Never content with static life, Peter tried a number of professions. Between odd jobs, he trekked into the untrodden wilderness whenever there was a chance. That’s where he found his calling: photography. Over the years, he has built an enormous archive – photos and video that sometimes follow a landscape or a character over a period of more than thirty years.

Born in a small village, Peter has lived close to nature since childhood. True to his own life history, he has always sought his motifs in nature and later also in the rural landscape.

”My first exposures were with a reflex camera near the sea on the northern part of the island of Öland where I grew up. I saw a bottle shining in the bladder kelp on the beach. Next I was facing into the light through the alders across the icy wetlands. It felt as I was an Einstein with the most precious technology ever invented dangling on my chest.”

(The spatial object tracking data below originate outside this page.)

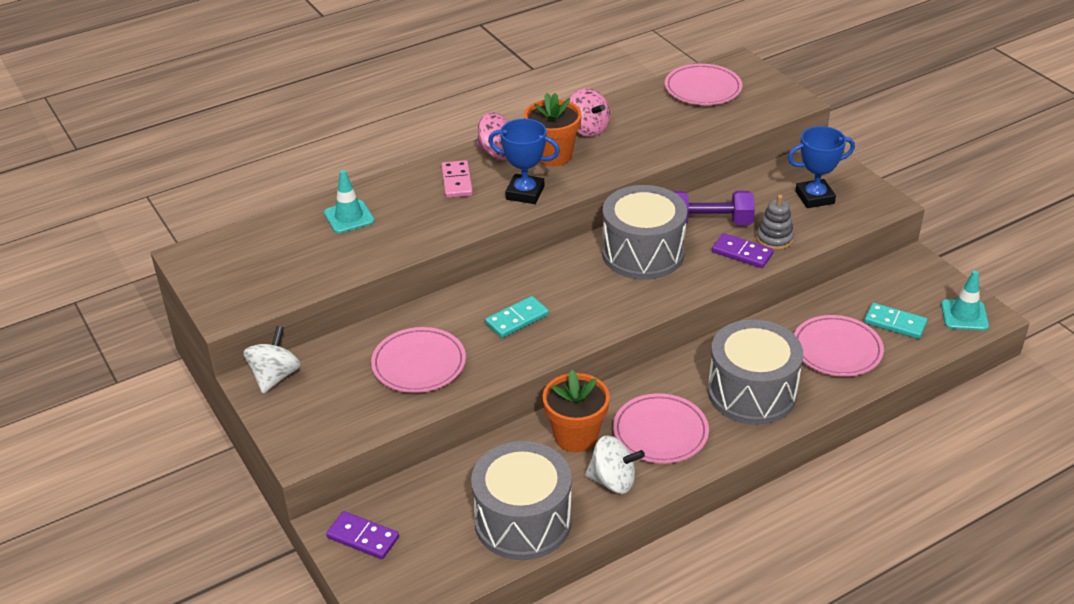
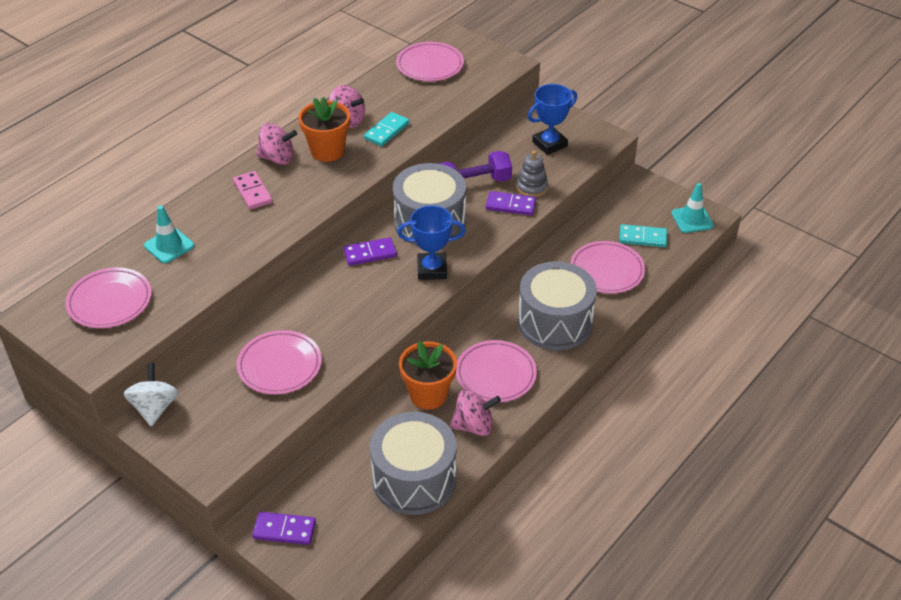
camera: 20 degrees left, 5 degrees up
(267, 258) = (110, 301): none -> pink plate
(517, 319) = (348, 305): turquoise domino -> turquoise domino (386, 131)
(525, 193) = (317, 191): blue trophy -> blue trophy (432, 269)
(563, 271) = (370, 253): none -> purple domino
(613, 481) = (474, 425): white spinning top -> pink spinning top

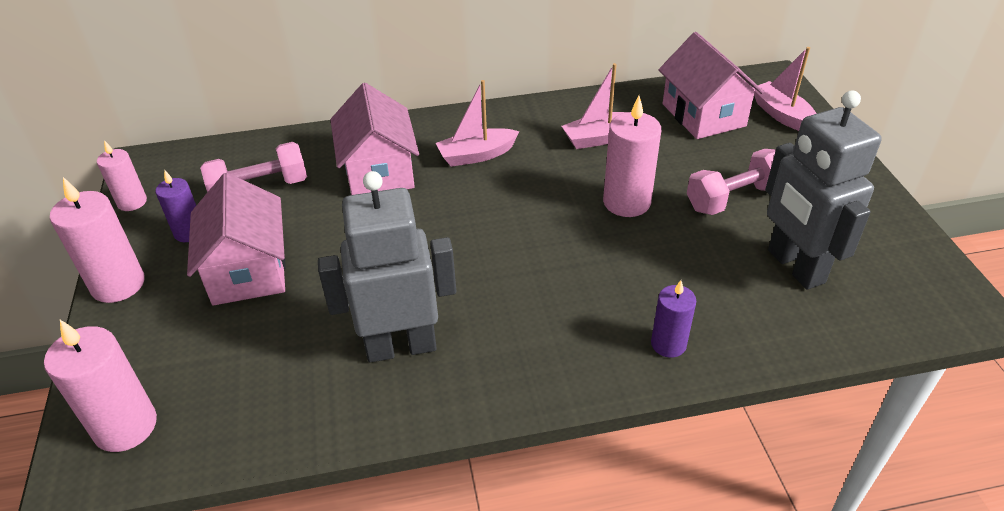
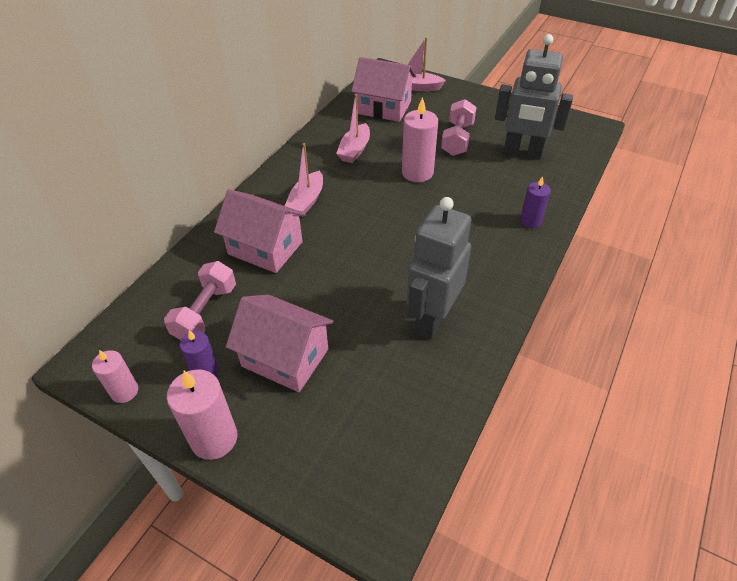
camera: 50 degrees left, 5 degrees up
(125, 426) = (367, 490): pink candle -> none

At the age of twenty Peter was accepted for pilot training in the Swedish Air Force. Learning to interpret the sky in three dimensions with absolute accuracy, instinctively honed his sense for perspective. Being suspended in the air added a feeling of fragility, how easily a life can perish. He resumed his trekking through the mountains and started formulating his thoughts about documenting nature that would later shape him as a photographer.

It was not Peter’s fate to become a professional pilot. He got a teaching degree at the University of Umeå and moved to the city of Oskarshamn to work in a school. Being a teacher gave him time to take up photography in a more serious way and he got into the habit of going into the forests and fields before and after school. In his spare time, he also joined the project to save the white-tailed eagle, which lead to his first book project, White-Tailed Eagle.

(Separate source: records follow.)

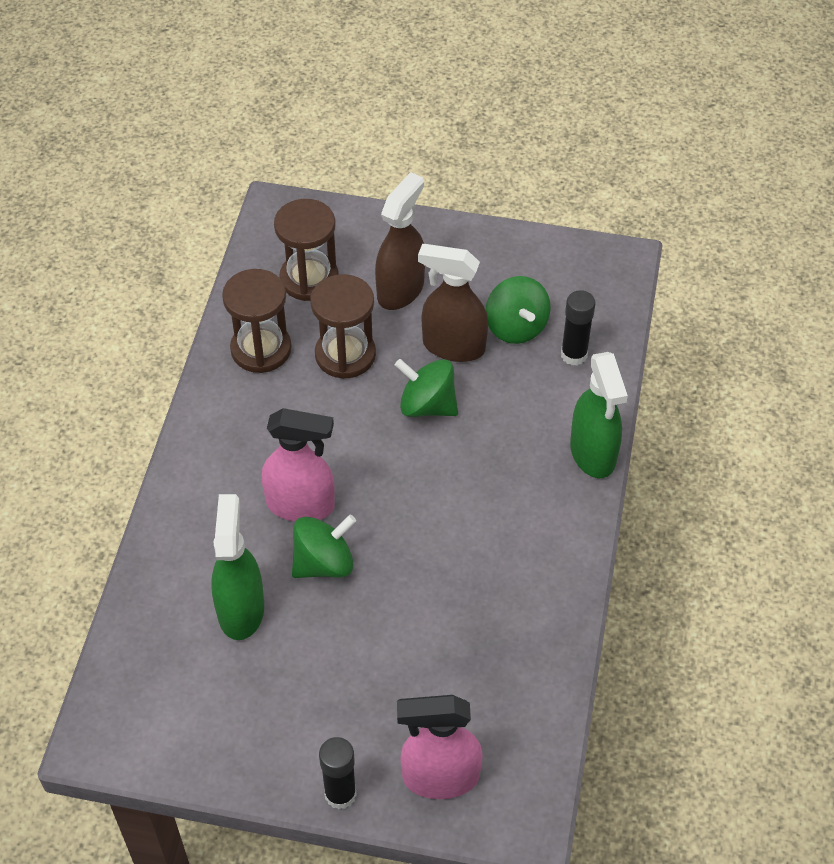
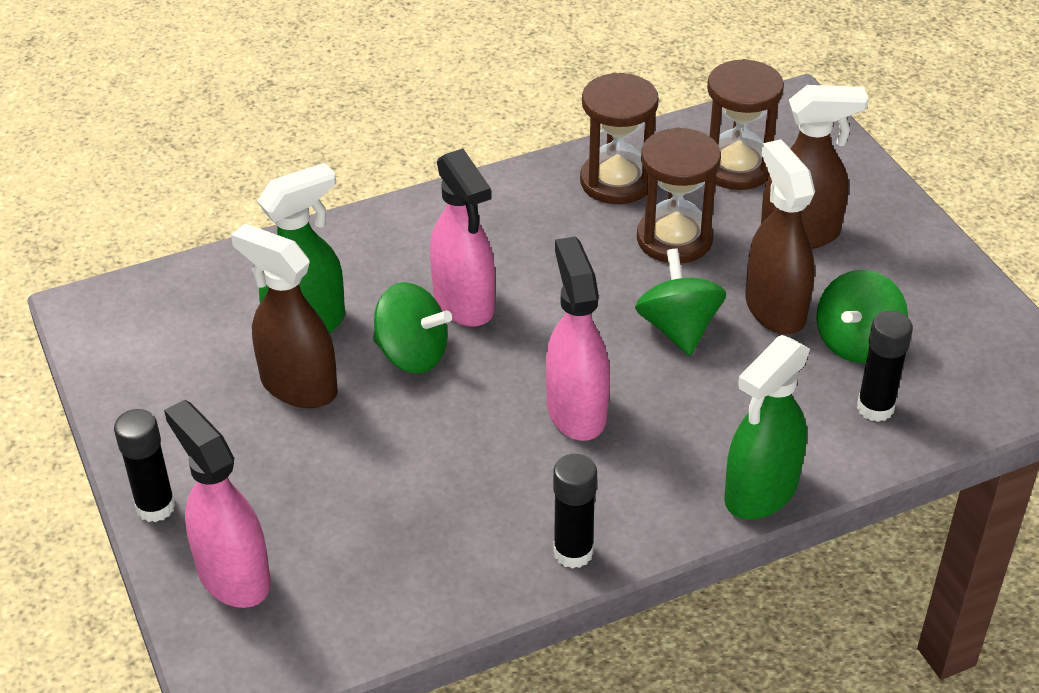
camera: 55 degrees right, 10 degrees down
(296, 647) = (298, 386): none -> brown spray bottle
(452, 503) = (576, 411): none -> pink spray bottle
(565, 577) = (573, 552): none -> black glue stick

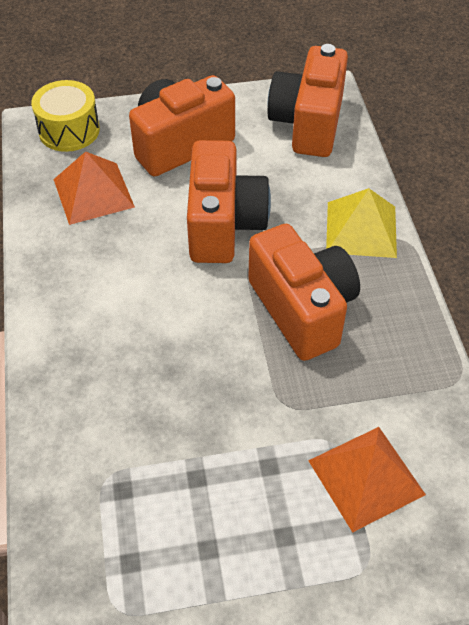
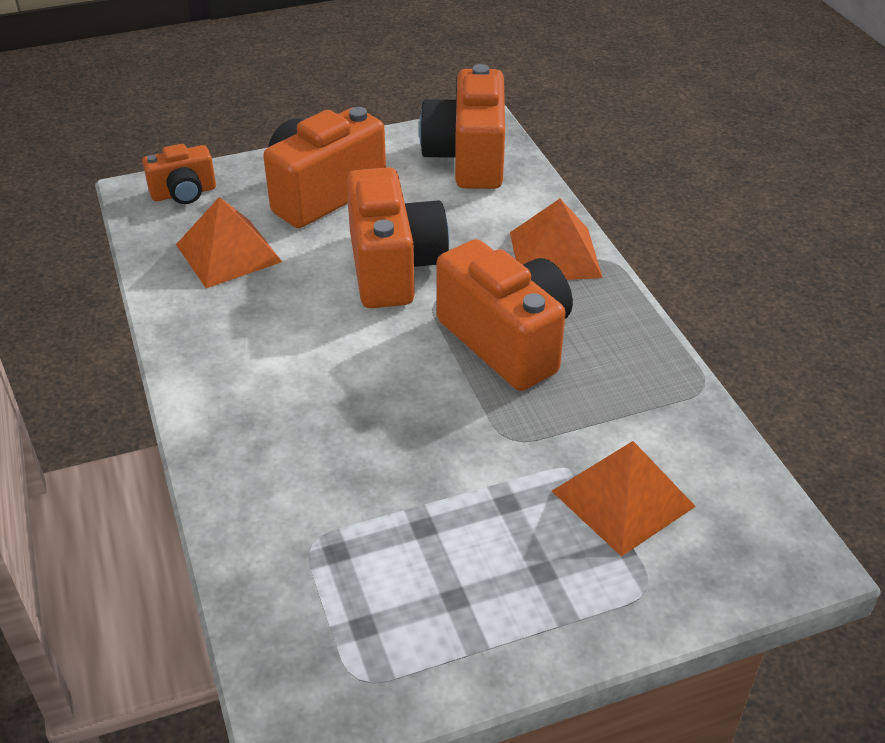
camera: 10 degrees left, 10 degrees down
(69, 130) = (184, 193): yellow drum -> orange camera
(361, 229) = (555, 254): yellow pyramid -> orange pyramid

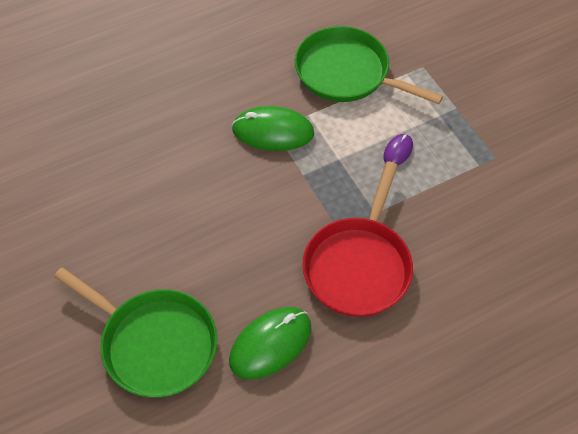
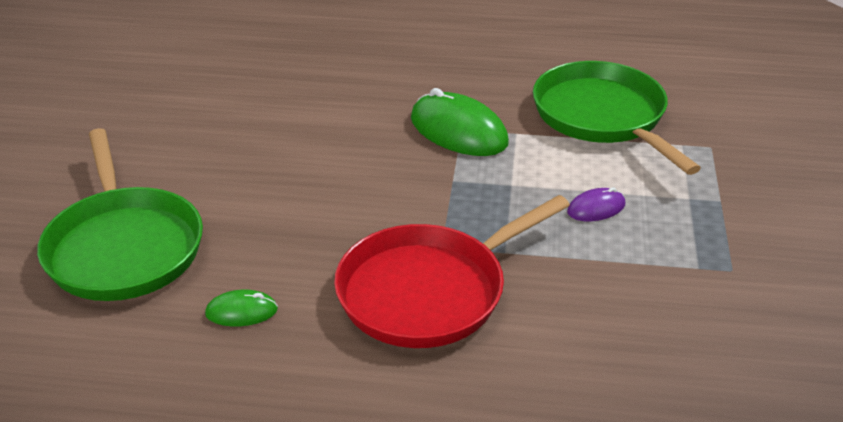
camera: 35 degrees right, 20 degrees down
(270, 344) = (241, 312): green mouse -> green mouse, size x0.50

The book made it possible for Peter to quit teaching and focus on photography for a number of journals and newspapers. Foto, the leading Scandinavian magazine for photography, became an important client. For a couple of decades Peter gave hundreds of illustrated lectures, talking about the importance of biodiversity, of saving precious nature and landscapes. An important vehicle for this was a large travelling photo exhibition, produced by Sven Odqvist. It was called When the Wind Turned over the Land and toured for years across the country. It reached a large audience and in some places it was so popular that it was exhibited twice.

In 1999 Peter was presented with the WWF Panda Award from the hand of King Carl XVI Gustaf for When the Wind Turned over the Land. This book features Styrbjörn Ejneby, a farmer working with traditional methods to preserve biodiversity. The book was an instant success and was printed in five editions. As a continuation of the book, Peter started filming his farmer friend Styrbjörn. The idea was to make a thematic film about biodiversity. But on the first day of filming, the focus shifted to the interplay between man and nature. This was triggered by the fact that Styrbjörn was diagnosed with terminal cancer and he started wondering about how the well-kept farm would survive after his death.

Life and Death of a Farmer became Peter’s first documentary film. He started working with the editor Tell Johansson (Aulin), who has co-authored most of Peter’s films. Life and Death of a Farmer has aired ten times on Swedish Public Television (Svt) and also in Germany and France (Arte). Peter became known as a filmmaker, who doesn’t shy away from using his art to tackle the most fundamental questions in life.

The Horseman premiered in 2006 and became a huge success with the Swedish public, both in cinemas and on TV, where it set an audience record for documentaries. The film features Stig-Anders Svensson, an old style farmer with three Ardennes workhorses, his way of living a challenge against the norms of society and modern agriculture. His bearded countenance and good humour in the face of a devastating storm endeared him to millions of Swedes.

Peter Gerdehag’s international break-through came with Women with Cows (2011). The film features Britt and Inger, two strong-willed women, the last two hand-milking dairy farmers in Sweden. Britt is physically crippled, unmarried, totally focused on keeping her cows. Inger is her reluctant helper, a widow who would happily get rid of the cows and spend more time with her grandchildren. Peter’s close-up fly-on-the-wall cinematography gives full play to their struggle, emotions and conflicts, which fascinated audiences at home and abroad. The film festival in Cracow gave Women with Cows its prestigious Golden Horn award and the International Documentary Association (IDA) gave it the award for best cinematography.

Deep Sea Productions has been the production company working with Peter Gerdehag since 2006. Together they have also made The Fairest Island (2008) and The Land That is no More (2012), the latter in co-production with Svt. Several new films are under production.

In 2016 Peter Gerdehag will finish a photo book about the farmers at Kroxhult, i.e. The Land That is no More. There will also be a photo exhibition in Varberg about a farm called Djurarp, which until recently had a herd of unique cows, especially bred for hand milking. Peter is also active with lectures and presentations on his favourite themes of biodiversity and respect for the deep heritage of the Swedish rural countryside.

”There are so many values in life that we do not seem to afford or spend time on in our day. If we forget our heritage we become humans without roots, which means that we can harm nature and its diversity, which will finally be to the detriment of our selves. The people I portray possess an element of contentedness that so many modern people are totally out of touch with.”